§ Provided records
___

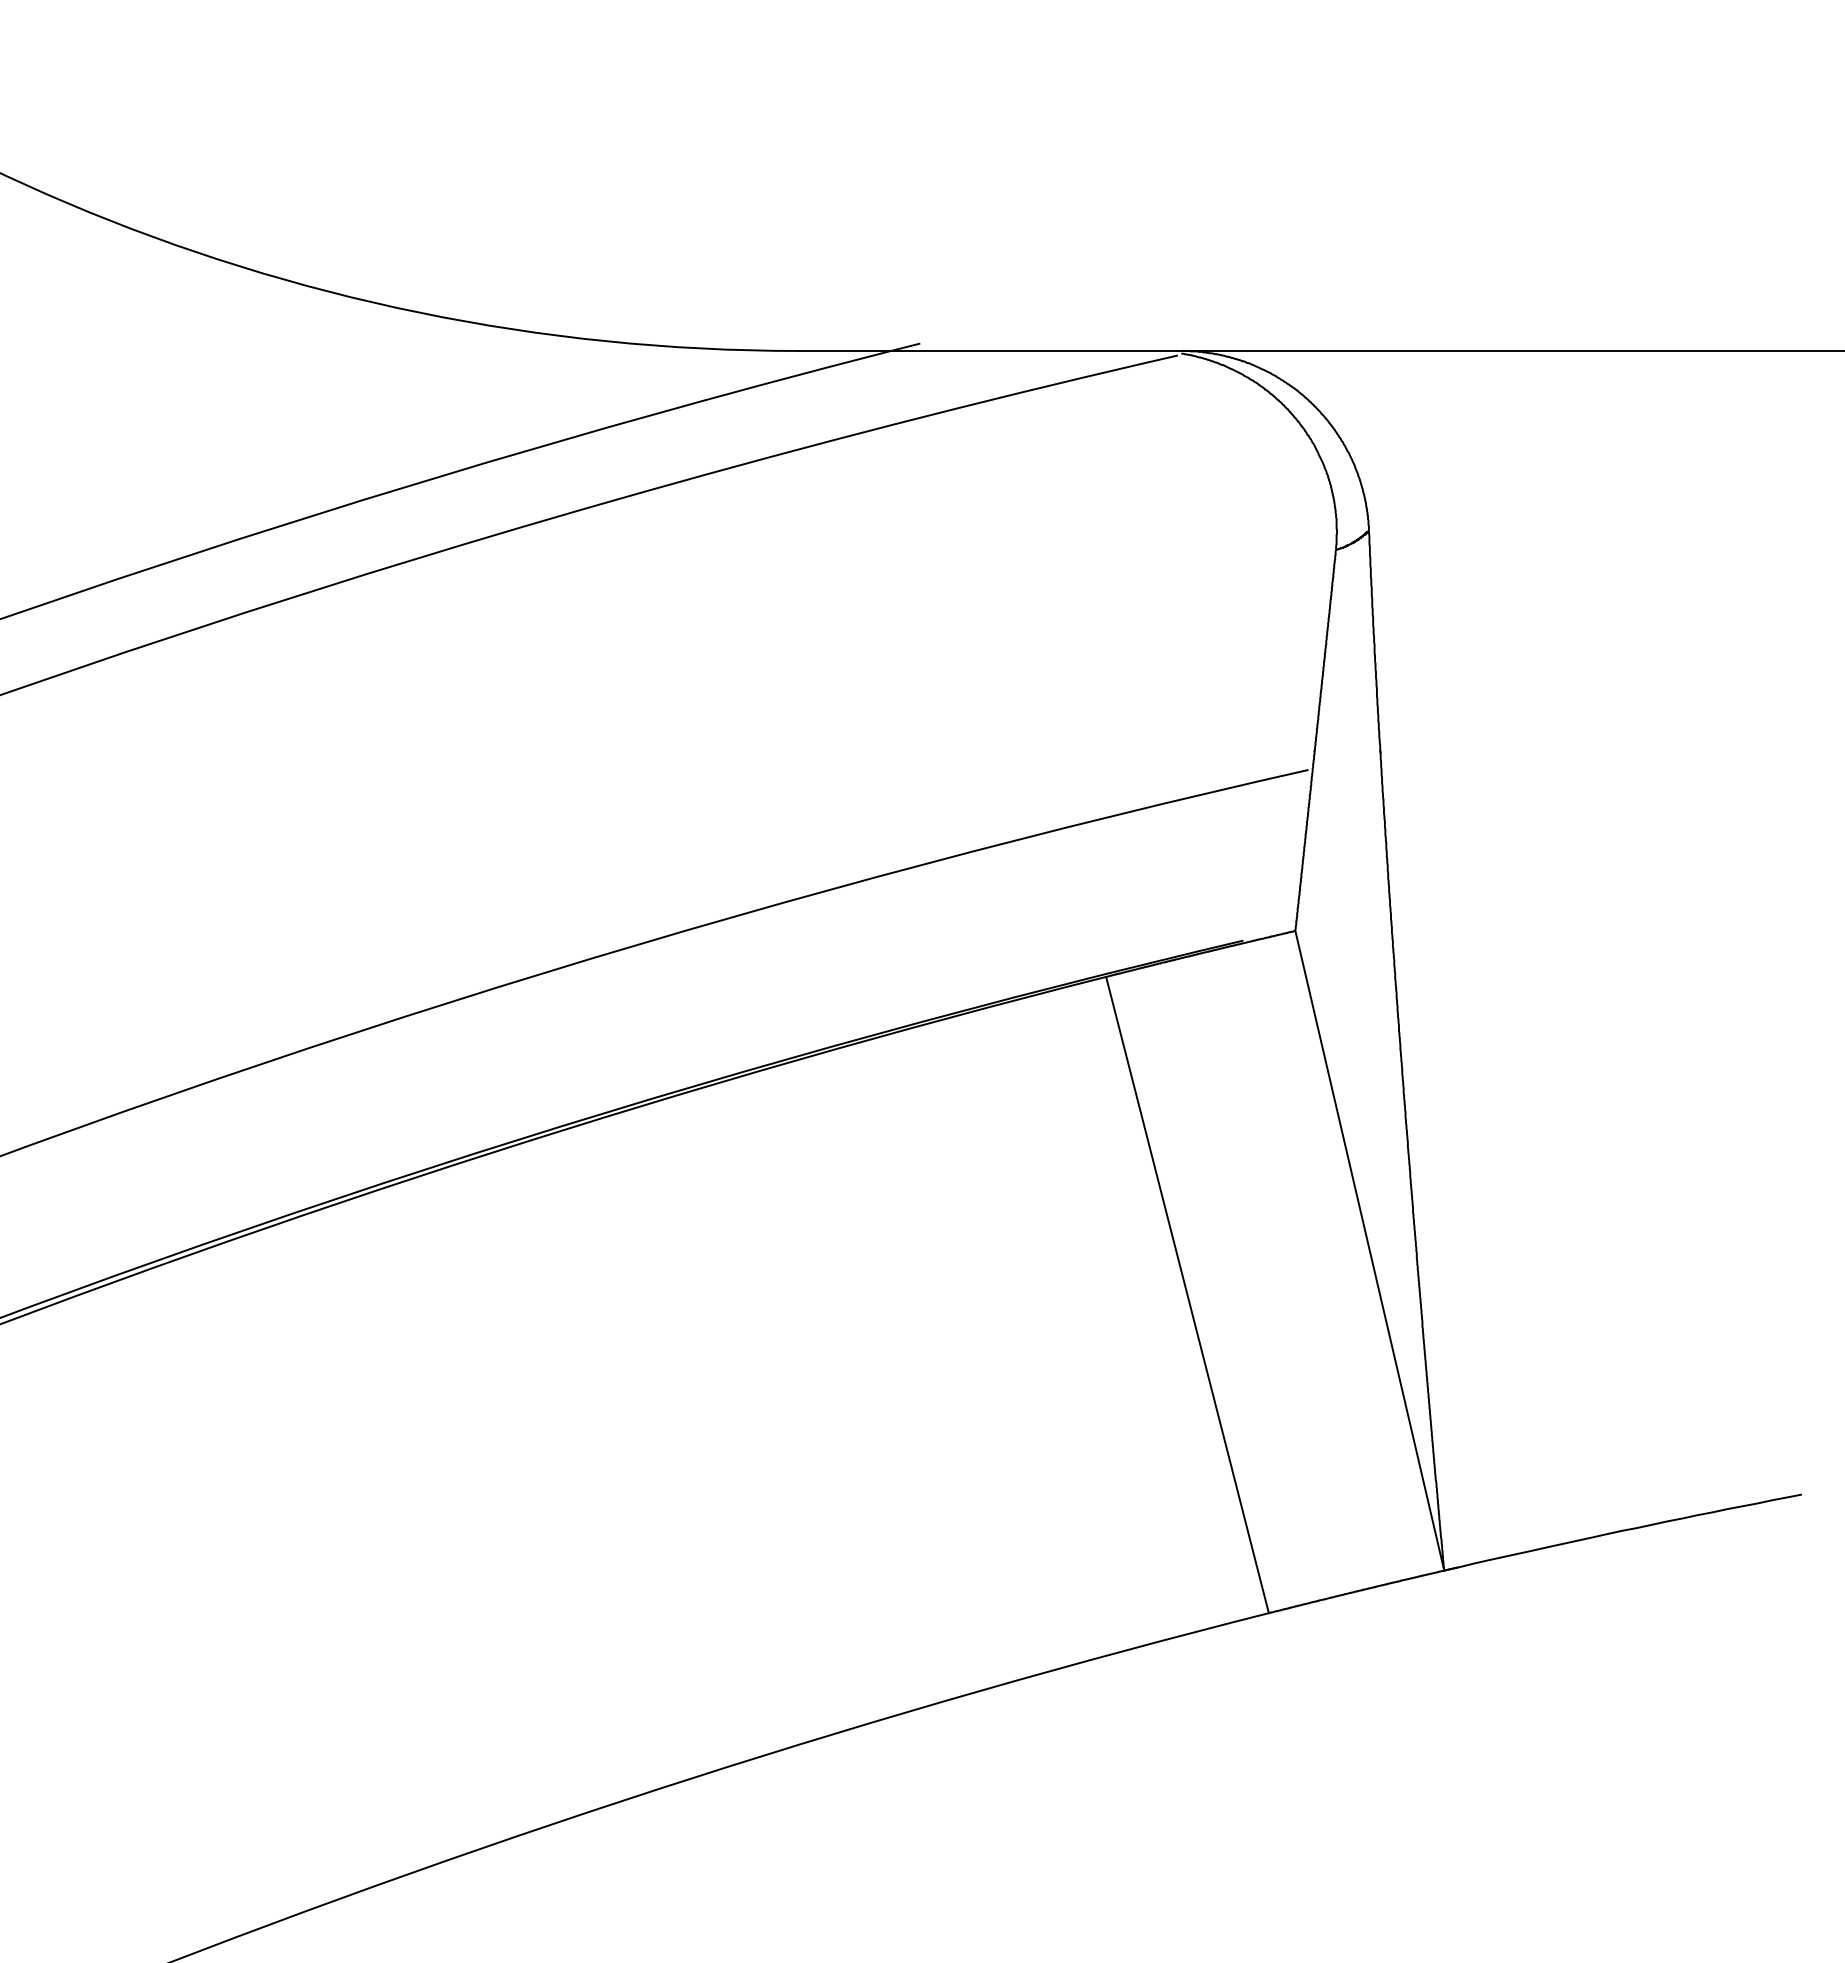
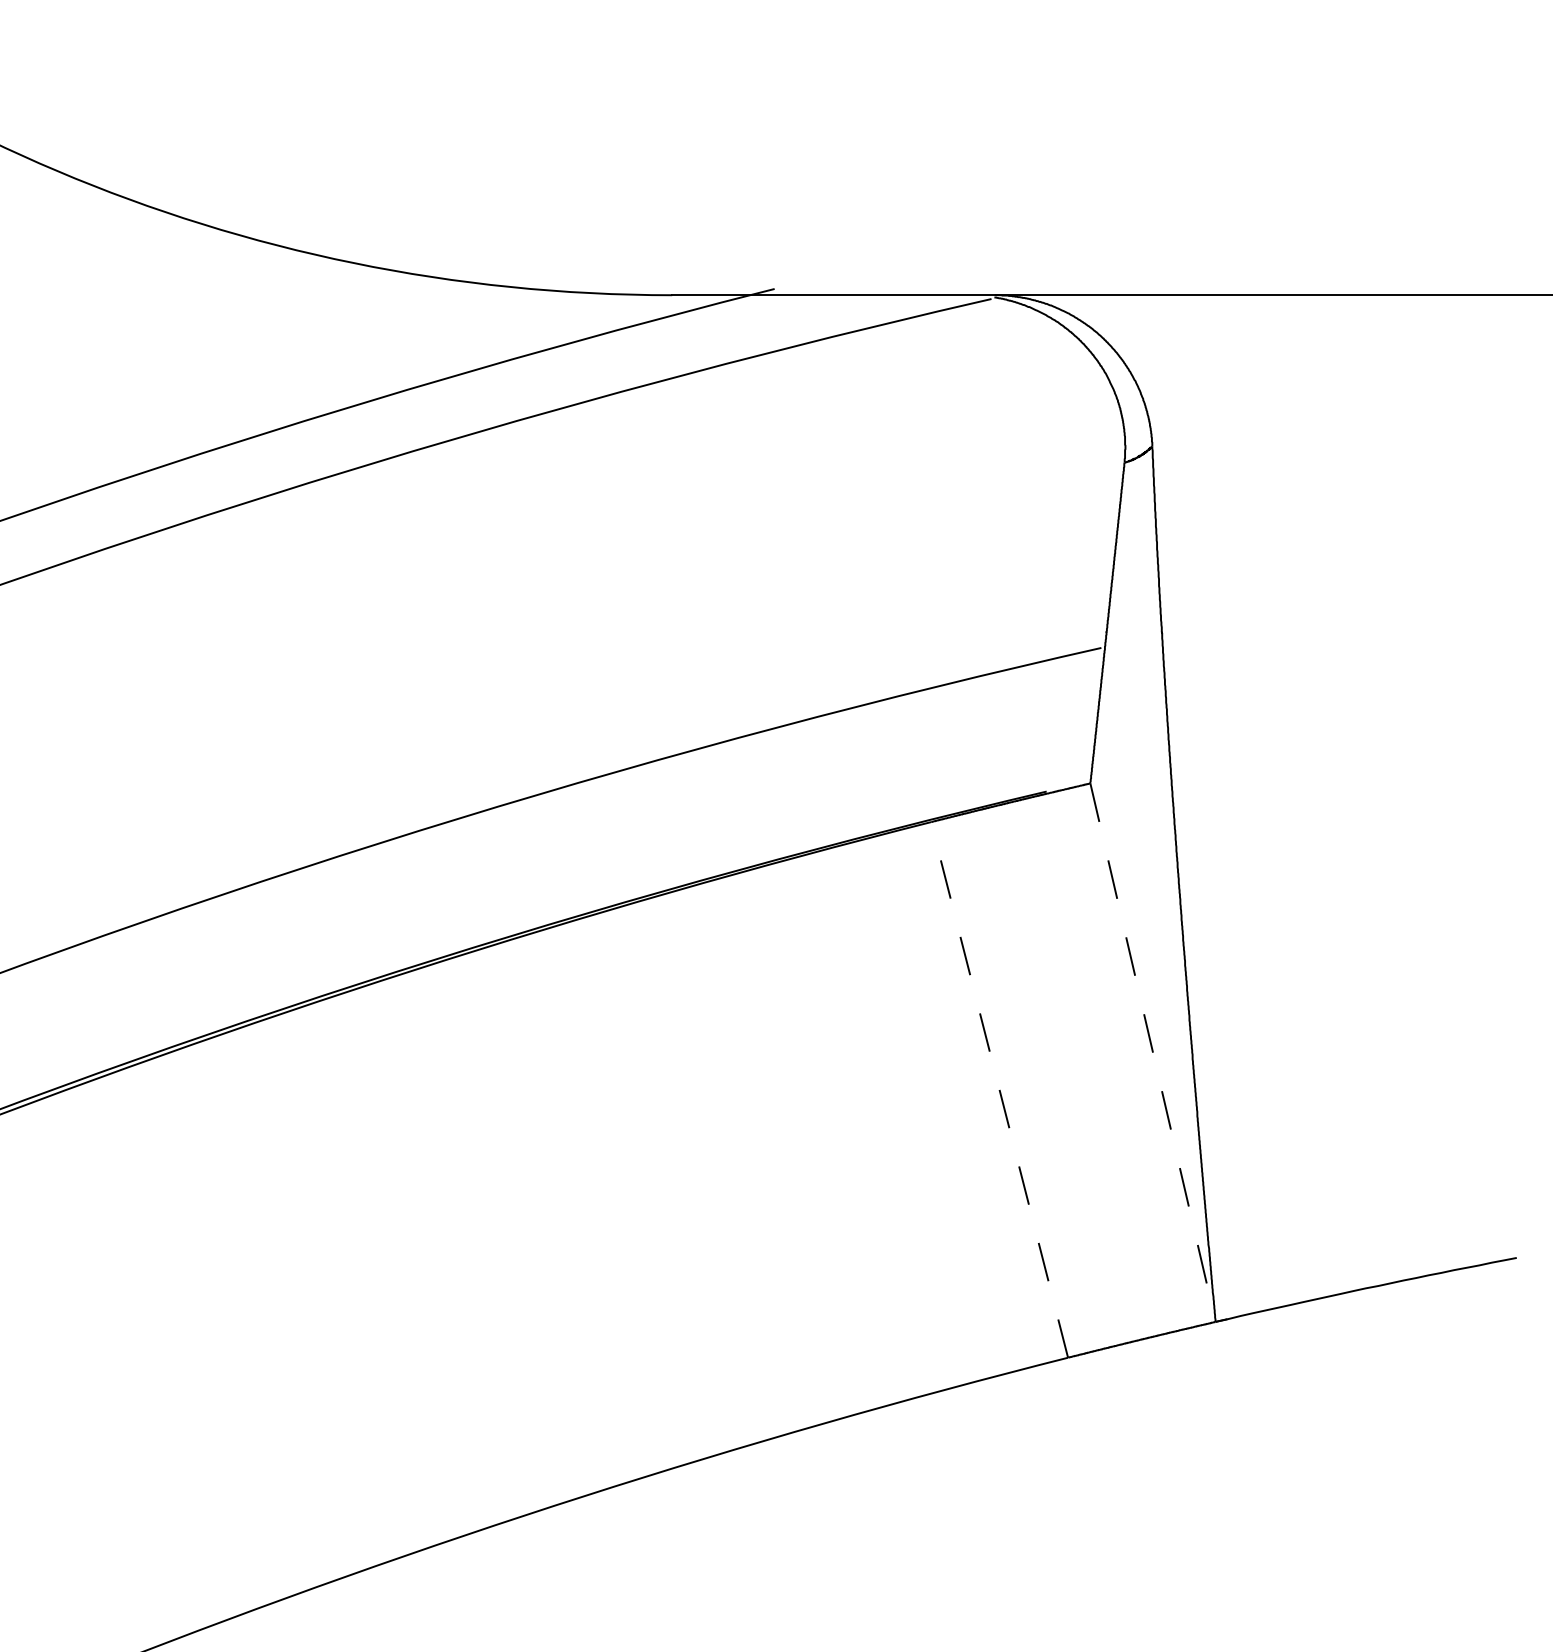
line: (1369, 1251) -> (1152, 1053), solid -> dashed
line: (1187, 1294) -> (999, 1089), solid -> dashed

___

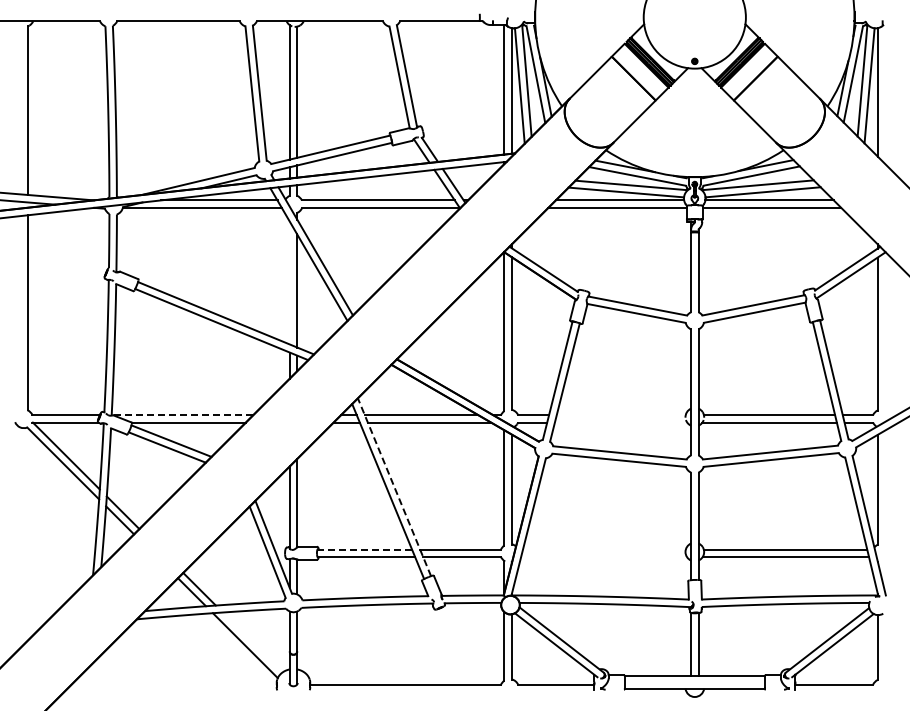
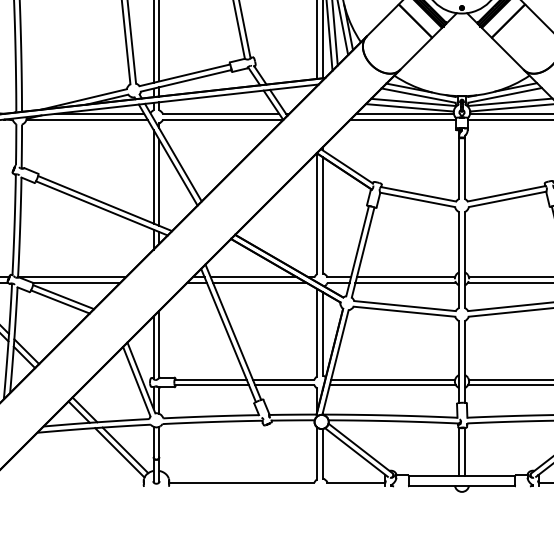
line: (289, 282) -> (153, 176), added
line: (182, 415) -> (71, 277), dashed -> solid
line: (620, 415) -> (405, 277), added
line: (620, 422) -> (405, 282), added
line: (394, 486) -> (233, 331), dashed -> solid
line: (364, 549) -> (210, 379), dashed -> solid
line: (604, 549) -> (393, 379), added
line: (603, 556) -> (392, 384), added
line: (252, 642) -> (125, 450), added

___

§ Try it
Your answer should reproduce each line of the listing that holds the word "solid".

§ Answer section
line: (1369, 1251) -> (1152, 1053), solid -> dashed
line: (1187, 1294) -> (999, 1089), solid -> dashed
line: (182, 415) -> (71, 277), dashed -> solid
line: (394, 486) -> (233, 331), dashed -> solid
line: (364, 549) -> (210, 379), dashed -> solid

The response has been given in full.